Die Todesstrafe kann keine Antwort auf Verbrechen sein

Die Todesstrafe kann keine Antwort auf Verbrechen sein

Änderungen des Strafrechts, um schwere Sexualstraftaten mit dem Tod zu bestrafen, könnten manche gutheißen. Es wäre jedoch falsch zu glauben, dass die Todesstrafe ein Allheilmittel für das Problem ist.
Im Allgemeinen erkennen einige Menschenrechtsaktivisten Verbesserungen im geänderten Gesetz an und erklären, dass die Änderungen die Arbeit der Polizei erleichtern werden. Die Änderungen wurden in der Royal Gazette veröffentlicht und traten damit in Kraft.
Die geänderte Fassung führte neue Elemente ein, einschließlich klarer Definitionen zwischen Vergewaltigung und einer sexuellen Straftat, die in Thailand als „anadschan“ bekannt ist.
Die thailändische Gesellschaft sollte sich jedoch bewusst sein, dass sie ihre Hoffnungen nicht auf die Todesstrafe setzen kann. Die Verschärfung der Strafe von Freiheits- auf Todesstrafe bietet keine Garantie dafür, dass Vergewaltigung oder Mord weniger häufig vorkommen. Im Gegenteil, es gibt große Bedenken, dass die Androhung der Todesstrafe dazu führen könnte, dass Vergewaltiger ihre Opfer töten, um sie zum Schweigen zu bringen.
Es gibt auch einen großen Mangel im Justizsystem, da einige Verdächtige als Sündenböcke für die Verbrechen anderer enden können.
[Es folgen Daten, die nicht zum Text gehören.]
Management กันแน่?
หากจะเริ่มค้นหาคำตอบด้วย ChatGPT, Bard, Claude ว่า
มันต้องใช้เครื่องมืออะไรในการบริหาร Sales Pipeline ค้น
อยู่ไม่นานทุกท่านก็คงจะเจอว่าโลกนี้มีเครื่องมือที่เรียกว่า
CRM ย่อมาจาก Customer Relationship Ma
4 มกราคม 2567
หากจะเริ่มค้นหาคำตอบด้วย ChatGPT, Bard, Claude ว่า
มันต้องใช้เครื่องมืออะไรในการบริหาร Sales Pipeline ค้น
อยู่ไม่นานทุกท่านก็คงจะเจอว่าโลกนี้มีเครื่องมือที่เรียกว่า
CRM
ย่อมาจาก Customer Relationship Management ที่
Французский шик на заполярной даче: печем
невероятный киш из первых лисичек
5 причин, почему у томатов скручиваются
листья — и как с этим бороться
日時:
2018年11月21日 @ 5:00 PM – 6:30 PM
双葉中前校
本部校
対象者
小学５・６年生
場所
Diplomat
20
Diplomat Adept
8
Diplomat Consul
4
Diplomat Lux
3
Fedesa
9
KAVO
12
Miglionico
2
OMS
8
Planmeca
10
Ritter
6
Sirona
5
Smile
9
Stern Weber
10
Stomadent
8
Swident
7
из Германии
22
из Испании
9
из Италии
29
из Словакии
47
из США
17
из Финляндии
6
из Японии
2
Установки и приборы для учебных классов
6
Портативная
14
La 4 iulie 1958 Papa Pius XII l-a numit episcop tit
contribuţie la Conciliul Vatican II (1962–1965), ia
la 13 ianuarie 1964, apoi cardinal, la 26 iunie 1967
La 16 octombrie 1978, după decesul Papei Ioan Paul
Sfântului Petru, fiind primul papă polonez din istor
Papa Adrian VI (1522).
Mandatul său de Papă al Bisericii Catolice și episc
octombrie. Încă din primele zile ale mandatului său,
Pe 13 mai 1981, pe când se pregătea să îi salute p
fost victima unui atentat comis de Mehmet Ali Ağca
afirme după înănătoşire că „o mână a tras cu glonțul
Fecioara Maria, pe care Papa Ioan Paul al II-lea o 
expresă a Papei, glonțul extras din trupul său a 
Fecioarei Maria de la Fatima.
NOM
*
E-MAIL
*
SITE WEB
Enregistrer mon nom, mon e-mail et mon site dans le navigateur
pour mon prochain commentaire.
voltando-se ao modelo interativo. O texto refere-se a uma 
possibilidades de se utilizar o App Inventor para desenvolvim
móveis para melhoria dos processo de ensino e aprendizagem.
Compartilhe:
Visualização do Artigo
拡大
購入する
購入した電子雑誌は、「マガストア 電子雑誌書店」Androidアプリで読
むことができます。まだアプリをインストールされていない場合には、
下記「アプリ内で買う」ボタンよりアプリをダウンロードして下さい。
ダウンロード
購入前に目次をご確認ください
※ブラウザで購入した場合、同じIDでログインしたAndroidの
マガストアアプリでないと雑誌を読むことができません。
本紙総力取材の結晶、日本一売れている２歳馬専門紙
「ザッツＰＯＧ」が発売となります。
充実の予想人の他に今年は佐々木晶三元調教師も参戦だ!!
Einige werden möglicherweise durch Folter gezwungen, ihr Geständnis abzulegen, und die wahren Schuldigen kommen vielleicht ungeschoren davon.
Tatsächlich ist die Bestrafung von Vergewaltigern mit dem Tod ein umstrittenes Thema, das die Gesellschaft spaltet.
In den letzten zwei Jahren haben einige Menschen die Todesstrafe für Vergewaltiger nach dem Mord an jungen Opfern verschärft, darunter auch die eines Eisenbahnarbeiters, der 2014 in einem Nachtzug ein Mädchen getötet hatte. Dieses Verbrechen schockierte die ganze Nation.
Der entsetzliche Fall veranlasste viele Menschen, sich für eine Kampagne einzusetzen, in der Maßnahmen wie „Auge um Auge“ gefordert wurden.
Aber zum einen wird eine härtere Strafe, obwohl sie das Problem nicht löst, die bereits angeschlagene Menschenrechtsbilanz des Landes nur noch weiter verschlechtern.
Thailand gehört zu den 58 Ländern, in denen es die Todesstrafe gibt. Mehr als 140 Länder haben die Todesstrafe abgeschafft. Der Rückgriff auf das Todesurteil in Fällen von Vergewaltigung und Mord bedeutet, dass das Land das Versprechen, das es gegenüber der internationalen Gemeinschaft abgegeben hat, nicht einhalten kann. Denn eigentlich sollte die Todesstrafe abgeschafft werden.
Befürworter der Todesstrafe für verurteilte Vergewaltiger müssen sich wirklich eingehend mit den wahren Ursachen des Problems befassen. Vergewaltigung ist eine Form von sozialer Krankheit, daher wird das Töten von Vergewaltigern solche Verbrechen nicht verhindern, solange die eigentlichen Ursachen ungelöst bleiben.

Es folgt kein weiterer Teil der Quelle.